Em 2010, o PSDB realizou façanha de razoável monta. Seu candidato à Presidência da República, José Serra - em disputa contra a então candidata Dilma Roussef, apoiada na figura pública de maior popularidade em toda a história republicana brasileira – amealhou 43% dos votos válidos no segundo turno. Venceu nas regiões Sul e Centro Oeste e no estado de São Paulo. O partido foi ainda vitorioso em oito governos estaduais, incluindo São Paulo e Minas Gerais. É de se perguntar o que o PSDB tem dito aos 44 milhões de eleitores que sufragaram José Serra. Que versão alternativa de país o partido tem apresentado, para além da esgrima da política diária e da opção pela lavagem ética como bandeira maior? Se é possível falar em estelionato eleitoral quando um governo eleito viola de forma explícita expectativas que suscitou no eleitorado, é mesmo o caso de admitir uma variante específica para o caso de oposições absenteístas.
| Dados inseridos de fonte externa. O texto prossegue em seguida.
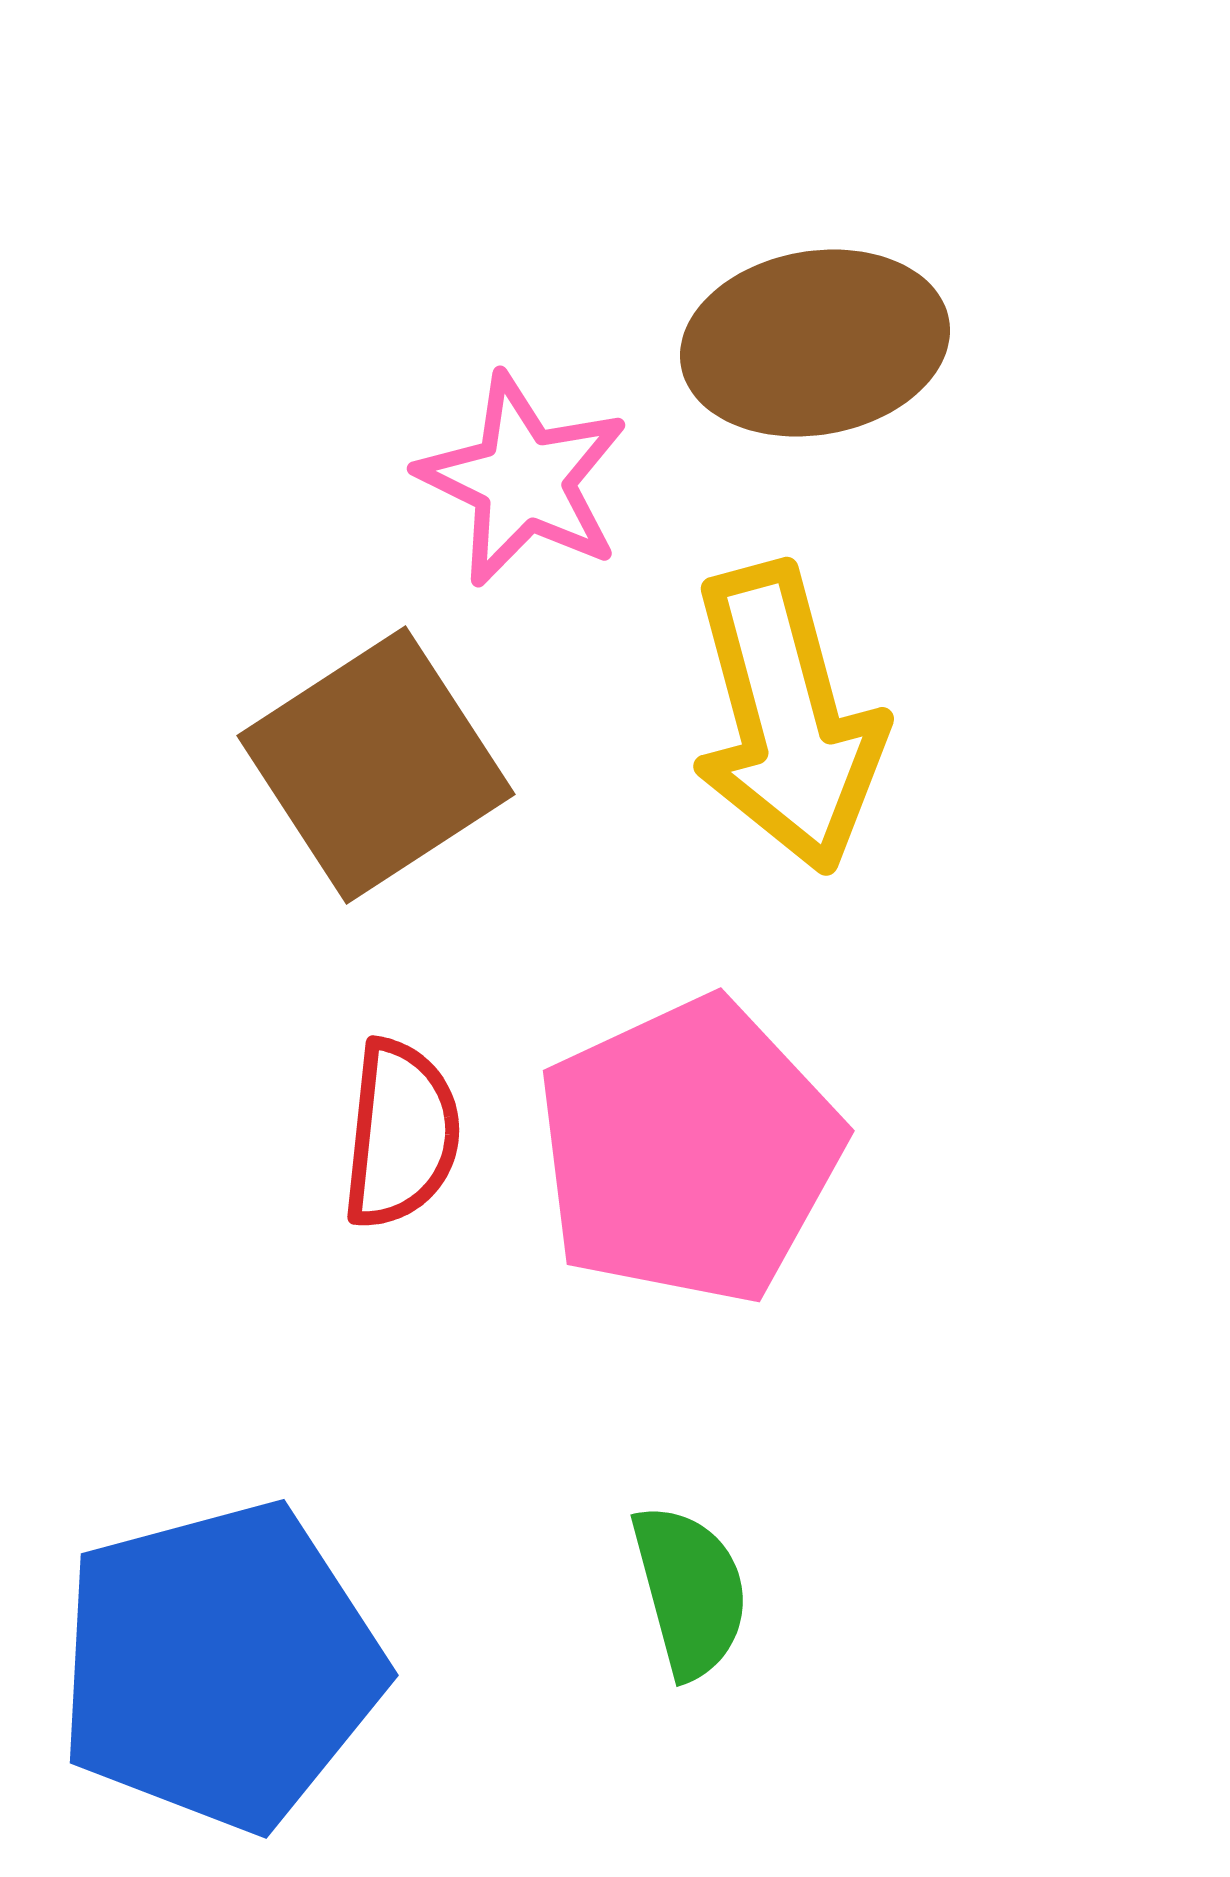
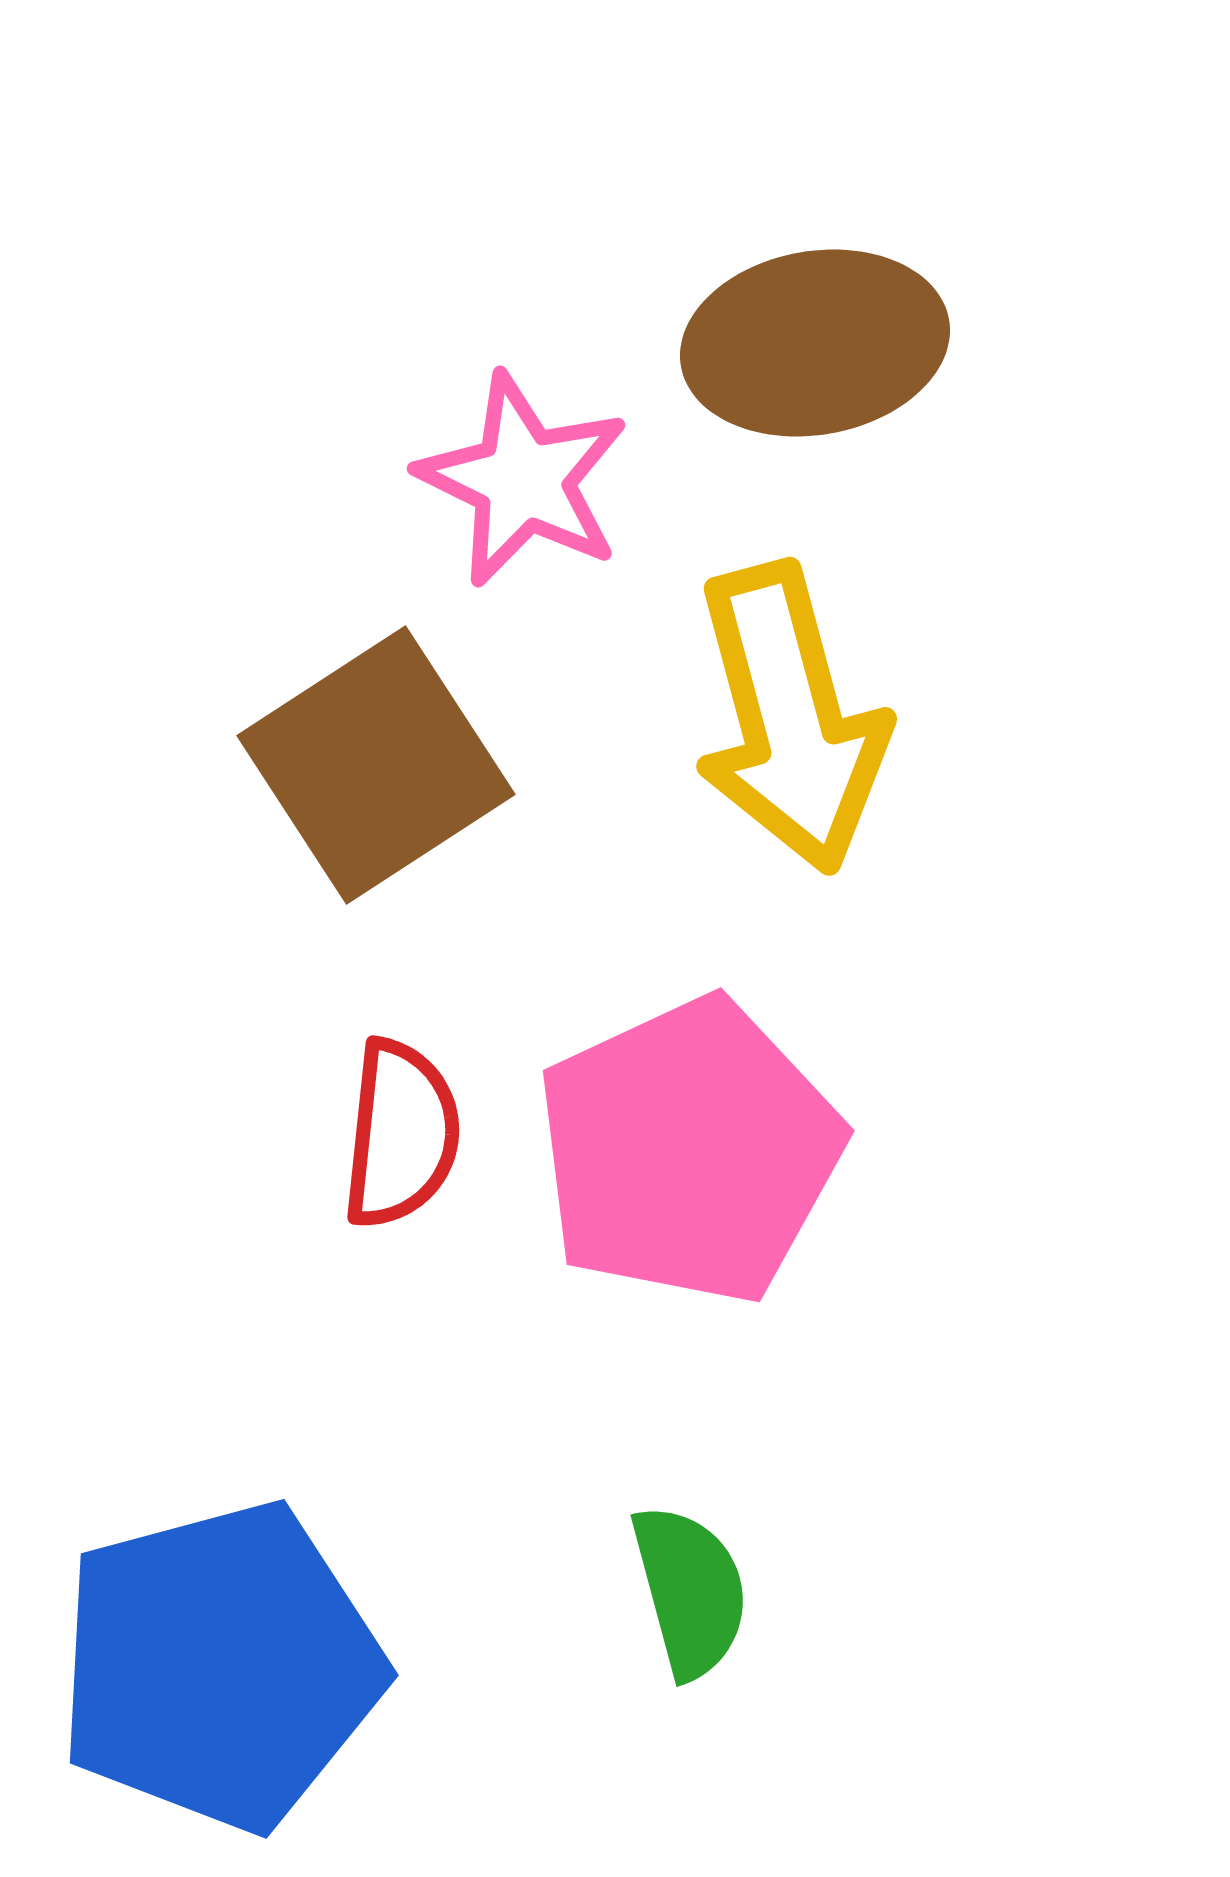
yellow arrow: moved 3 px right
O fato é que o PIB político do país anda raquítico em termos do que poderíamos designar como cultura de oposição. Ao se fazer governo, a partir de 2003, o PT deixou vago o posto antes ocupado por uma oposição a um só tempo política, social e com tinturas programáticas. Sua passagem para o exercício do governo implicou a desativação de operadores importantes e que sustentavam o vigor da oposição exercida. Movimentos sociais e vida associativa inscrevem-se hoje em uma lógica que é muito mais governamental e estatal do que ligada ao que em tempos antigos se denominava como “sociedade civil”. A cultura de oposição do PT desapareceu e deu passagem a uma cultura de governo, com todos os riscos e possibilidades que isso representa. Em outros termos, o PT perdeu a montante – ímpeto oposicionista – e ganhou a jusante – simplesmente, o governo.
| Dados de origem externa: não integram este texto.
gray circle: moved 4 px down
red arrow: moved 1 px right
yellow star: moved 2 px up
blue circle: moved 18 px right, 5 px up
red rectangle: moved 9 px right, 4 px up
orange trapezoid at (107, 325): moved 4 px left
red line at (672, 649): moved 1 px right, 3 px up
Nascido de um rompante de oposição ao governo Sarney, o PSDB, de fins do consulado celerado eleito em 1989 até 2002, constituiu-se como um partido assentado em uma cultura de governo. Foi sucedido por um governo que se apoiou em várias das inovações básicas introduzidas pelo consulado tucano, a elas acrescentando tanto aperfeiçoamentos como aloprações. Em seu DNA, o componente oposicionista – capaz de associar peso político, base social e consistência de programa – é menos evidente do que o esforço de conceber reformas e mudança “de dentro” do sistema de poder. Na rua, fica um tanto à míngua - como Alckmin a tomar o pior cafezinho do planeta, no Bar Amarelinho no Rio de Janeiro, em 2002 (tive nesse dia a certeza de que iria perder) -, sobretudo quando não consegue distinguir-se programaticamente do que se lhe sucedeu. Em termos sucintos, o PSDB perdeu a montante – o governo – e parece ter nada ganho a jusante – capacidade de, como oposição, oferecer ao país um desenho alternativo. Do jeito que está, o PSDB corre o risco de reduzir-se a um partido estadualizado e, como tal, vulnerável às assimetrias do federalismo à brasileira – que faz dos governadores “parceiros” compulsórios da presidente - e incapaz de honrar os 44 milhões de votos nacionais amealhados em 2010.
A vida é dura para os que subsistem fora da grande coalizão que governa a República. Mas pode ser ainda pior para quem não consegue dizer a que vem.